**WHAT YOU WILL DO:**
Apart from the pictures, every record here must be copied word for word.

**Page-level text extractions:**
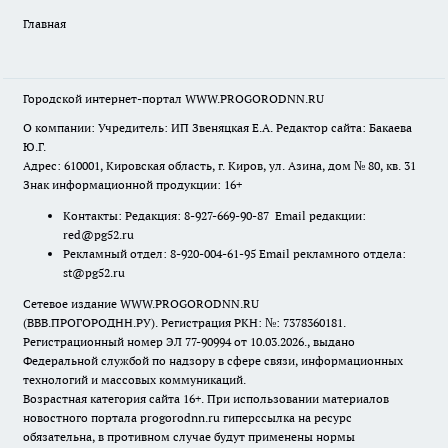
Главная
Городской интернет-портал WWW.PROGORODNN.RU
О компании: Учредитель: ИП Звеняцкая Е.А. Редактор сайта: Бакаева
Ю.Г.
Адрес: 610001, Кировская область, г. Киров, ул. Азина, дом № 80, кв. 31
Знак информационной продукции: 16+
Контакты: Редакция: 8-927-669-90-87 Email редакции:
red@pg52.ru
Рекламный отдел: 8-920-004-61-95 Email рекламного отдела:
st@pg52.ru
Сетевое издание WWW.PROGORODNN.RU
(ВВВ.ПРОГОРОДНН.РУ). Регистрация РКН: №: 7378360181.
Регистрационный номер ЭЛ 77-90994 от 10.03.2026., выдано
Федеральной службой по надзору в сфере связи, информационных
технологий и массовых коммуникаций.
Возрастная категория сайта 16+. При использовании материалов
новостного портала progorodnn.ru гиперссылка на ресурс
обязательна
,
в противном случае будут применены нормы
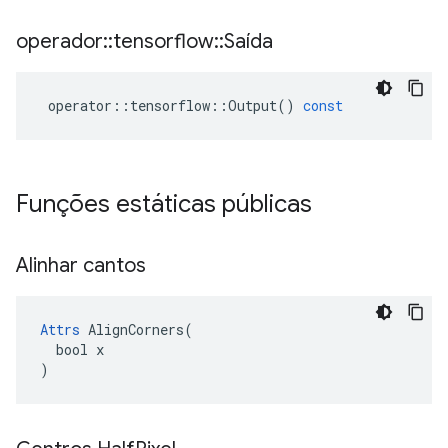
operador
::
tensorflow
::
Saída
operator
::
tensorflow
::
Output
()
const
Funções estáticas públicas
Alinhar cantos
Attrs
 AlignCorners(

  bool x

)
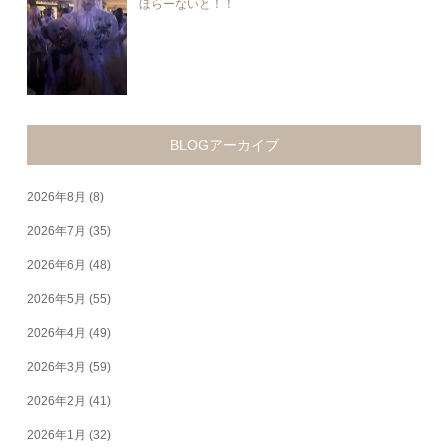
ほらーないと！！
BLOGアーカイブ
2026年8月
(8)
2026年7月
(35)
2026年6月
(48)
2026年5月
(55)
2026年4月
(49)
2026年3月
(59)
2026年2月
(41)
2026年1月
(32)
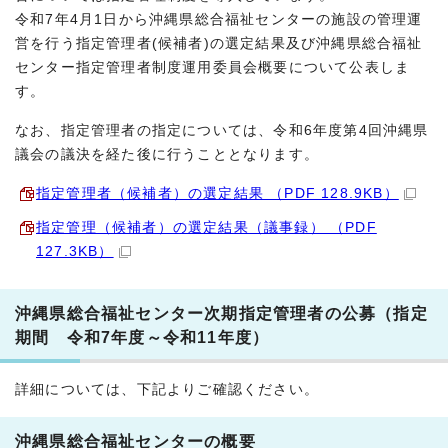
令和7年4月1日から沖縄県総合福祉センターの施設の管理運
営を行う指定管理者(候補者)の選定結果及び沖縄県総合福祉
センター指定管理者制度運用委員会概要について公表しま
す。
なお、指定管理者の指定については、令和6年度第4回沖縄県
議会の議決を経た後に行うこととなります。
指定管理者（候補者）の選定結果 （PDF 128.9KB）
指定管理（候補者）の選定結果（議事録） （PDF
127.3KB）
沖縄県総合福祉センター次期指定管理者の公募（指定
期間 令和7年度～令和11年度）
詳細については、下記よりご確認ください。
沖縄県総合福祉センターの概要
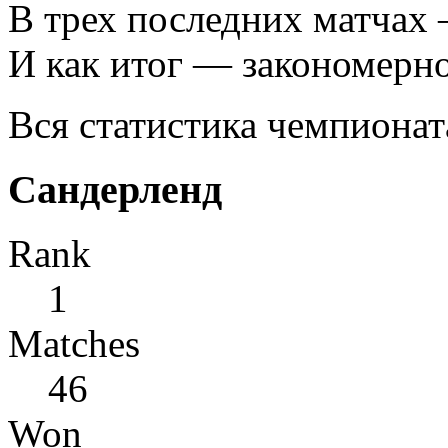
В трех последних матчах 
И как итог — закономерно
Вся статистика чемпионат
Сандерленд
Rank
1
Matches
46
Won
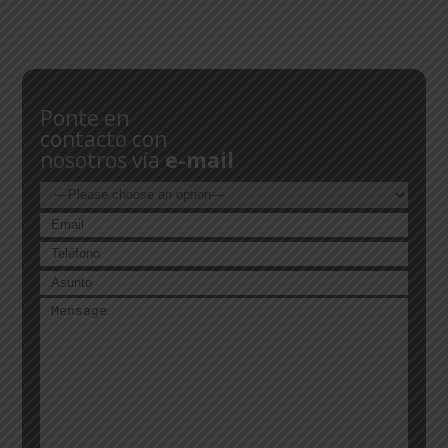
Ponte en
contacto con
nosotros vía
e-mail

**REPLY:**
Главная
Городской интернет-портал WWW.PROGORODNN.RU
О компании: Учредитель: ИП Звеняцкая Е.А. Редактор сайта: Бакаева
Ю.Г.
Адрес: 610001, Кировская область, г. Киров, ул. Азина, дом № 80, кв. 31
Знак информационной продукции: 16+
Контакты: Редакция: 8-927-669-90-87 Email редакции:
red@pg52.ru
Рекламный отдел: 8-920-004-61-95 Email рекламного отдела:
st@pg52.ru
Сетевое издание WWW.PROGORODNN.RU
(ВВВ.ПРОГОРОДНН.РУ). Регистрация РКН: №: 7378360181.
Регистрационный номер ЭЛ 77-90994 от 10.03.2026., выдано
Федеральной службой по надзору в сфере связи, информационных
технологий и массовых коммуникаций.
Возрастная категория сайта 16+. При использовании материалов
новостного портала progorodnn.ru гиперссылка на ресурс
обязательна
,
в противном случае будут применены нормы
operador
::
tensorflow
::
Saída
operator
::
tensorflow
::
Output
()
const
Funções estáticas públicas
Alinhar cantos
Attrs
 AlignCorners(

  bool x

)
ほらーないと！！
BLOGアーカイブ
2026年8月
(8)
2026年7月
(35)
2026年6月
(48)
2026年5月
(55)
2026年4月
(49)
2026年3月
(59)
2026年2月
(41)
2026年1月
(32)
令和7年4月1日から沖縄県総合福祉センターの施設の管理運
営を行う指定管理者(候補者)の選定結果及び沖縄県総合福祉
センター指定管理者制度運用委員会概要について公表しま
す。
なお、指定管理者の指定については、令和6年度第4回沖縄県
議会の議決を経た後に行うこととなります。
指定管理者（候補者）の選定結果 （PDF 128.9KB）
指定管理（候補者）の選定結果（議事録） （PDF
127.3KB）
沖縄県総合福祉センター次期指定管理者の公募（指定
期間 令和7年度～令和11年度）
詳細については、下記よりご確認ください。
沖縄県総合福祉センターの概要
В трех последних матчах 
И как итог — закономерно
Вся статистика чемпионат
Сандерленд
Rank
1
Matches
46
Won
Ponte en
contacto con
nosotros vía
e-mail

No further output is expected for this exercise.